Kiedy partnerka zajmuje wysokie stanowisko, a jej kariera rozwija się w szybkim tempie, partner, choć cieszy się z sukcesów ukochanej, zaczyna odczuwać nieprzyjemną sytuację, związaną z (w jego mniemaniu) częściową utratą męskości. Większość młodych mężczyzn wywodzi się z rodzin, w których to ich ojcowie pracowali na dobrobyt rodziny. Wynosząc taki wzorzec z domu, ciężko się im przyzwyczaić, że to kobieta, więcej dokłada się do domowego budżetu. Czują się przez nią zdominowani, mniej wartościowi, a z tyłu głowy kiełkuje myśl o ewentualnej zdradzie. Po co kobiecie nieudacznik, skoro może się związać z kolegą z firmy, którego zarobki są na tym samym poziomie, co automatycznie świadczy o jego lepszej zaradności.  Taka nadinterpretacja powoduje permanentny konflikt i popsucie relacji w związku. Tym bardziej, że dominująca kobieta ma często skłonność do wypominania mężowi „kto tutaj rządzi”, za dowód stawiając właśnie swoją pensję.

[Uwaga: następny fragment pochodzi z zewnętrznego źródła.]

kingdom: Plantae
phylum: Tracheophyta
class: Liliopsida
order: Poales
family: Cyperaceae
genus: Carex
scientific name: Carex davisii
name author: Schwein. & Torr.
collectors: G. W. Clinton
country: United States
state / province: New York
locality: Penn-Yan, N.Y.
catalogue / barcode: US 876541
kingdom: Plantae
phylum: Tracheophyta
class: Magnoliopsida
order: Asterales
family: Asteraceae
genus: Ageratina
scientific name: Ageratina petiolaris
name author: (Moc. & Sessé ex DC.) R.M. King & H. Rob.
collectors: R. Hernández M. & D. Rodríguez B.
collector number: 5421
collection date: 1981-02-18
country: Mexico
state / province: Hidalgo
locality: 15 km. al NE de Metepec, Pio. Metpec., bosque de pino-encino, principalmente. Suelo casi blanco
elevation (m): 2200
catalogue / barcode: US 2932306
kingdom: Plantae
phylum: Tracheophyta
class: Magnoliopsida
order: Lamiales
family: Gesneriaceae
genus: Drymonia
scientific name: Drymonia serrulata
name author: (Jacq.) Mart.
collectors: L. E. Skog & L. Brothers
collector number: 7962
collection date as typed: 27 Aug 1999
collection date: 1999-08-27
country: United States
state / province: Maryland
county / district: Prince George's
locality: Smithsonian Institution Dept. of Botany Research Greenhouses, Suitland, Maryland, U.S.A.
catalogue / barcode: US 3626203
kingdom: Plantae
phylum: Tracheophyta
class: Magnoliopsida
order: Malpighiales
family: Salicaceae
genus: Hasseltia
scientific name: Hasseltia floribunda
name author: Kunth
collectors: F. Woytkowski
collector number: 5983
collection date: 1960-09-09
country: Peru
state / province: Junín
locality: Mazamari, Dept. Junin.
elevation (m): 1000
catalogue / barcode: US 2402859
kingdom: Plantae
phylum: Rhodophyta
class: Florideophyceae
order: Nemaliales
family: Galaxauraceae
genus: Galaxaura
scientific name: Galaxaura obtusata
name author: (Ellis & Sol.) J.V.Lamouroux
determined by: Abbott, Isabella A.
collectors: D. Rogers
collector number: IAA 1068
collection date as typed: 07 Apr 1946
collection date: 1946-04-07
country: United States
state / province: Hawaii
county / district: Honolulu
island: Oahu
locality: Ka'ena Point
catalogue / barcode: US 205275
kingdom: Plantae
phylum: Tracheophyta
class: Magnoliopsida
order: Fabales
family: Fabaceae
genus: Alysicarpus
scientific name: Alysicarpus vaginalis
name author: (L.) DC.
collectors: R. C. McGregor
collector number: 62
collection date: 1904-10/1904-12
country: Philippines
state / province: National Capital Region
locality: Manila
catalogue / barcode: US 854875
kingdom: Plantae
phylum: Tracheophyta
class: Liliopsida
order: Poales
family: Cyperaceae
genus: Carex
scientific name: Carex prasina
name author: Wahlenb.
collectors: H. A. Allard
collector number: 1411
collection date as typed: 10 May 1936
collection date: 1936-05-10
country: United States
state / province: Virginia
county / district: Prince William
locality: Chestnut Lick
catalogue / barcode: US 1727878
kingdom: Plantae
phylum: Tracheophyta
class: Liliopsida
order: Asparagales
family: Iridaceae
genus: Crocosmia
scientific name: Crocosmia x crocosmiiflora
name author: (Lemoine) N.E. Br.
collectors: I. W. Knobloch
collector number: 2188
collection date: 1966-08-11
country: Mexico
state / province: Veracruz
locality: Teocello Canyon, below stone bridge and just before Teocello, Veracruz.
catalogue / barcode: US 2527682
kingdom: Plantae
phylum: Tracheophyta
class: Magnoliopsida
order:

W tej sytuacji, kobieta powinna zapewniać partnera, że jest dla niej tak samo ważny, jak było przed podwyżką, i że nic nie stracił w jej oczach. Mężczyźni zaś, muszą pamiętać, że zawsze są dla kobiety opoką i powinni być bezgranicznym wsparciem. Niezależnie od tego, czy oddaje się ona karierze zawodowej czy opiece nad domem.  Najważniejsze jest jednak, aby być otwartym na drugą osobę, bez względu na wszystko zapewniać partnera o uczuciu, akceptować jego decyzje, a jednocześnie umieć rozmawiać o tym, co nas boli.